**Required work**
Copy out every line below that contains the word "consumer".

**Data for analysis**

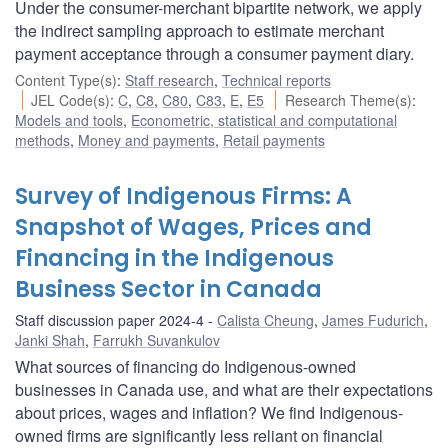
Under the consumer-merchant bipartite network, we apply
the indirect sampling approach to estimate merchant
payment acceptance through a consumer payment diary.
Content Type(s)
:
Staff research
,
Technical reports
JEL Code(s)
:
C
,
C8
,
C80
,
C83
,
E
,
E5
Research Theme(s)
:
Models and tools
,
Econometric, statistical and computational
methods
,
Money and payments
,
Retail payments
Survey of Indigenous Firms: A
Snapshot of Wages, Prices and
Financing in the Indigenous
Business Sector in Canada
Staff discussion paper 2024-4
Calista Cheung
,
James Fudurich
,
Janki Shah
,
Farrukh Suvankulov
What sources of financing do Indigenous-owned
businesses in Canada use, and what are their expectations
about prices, wages and inflation? We find Indigenous-
owned firms are significantly less reliant on financial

**Output for this task**
Under the consumer-merchant bipartite network, we apply
payment acceptance through a consumer payment diary.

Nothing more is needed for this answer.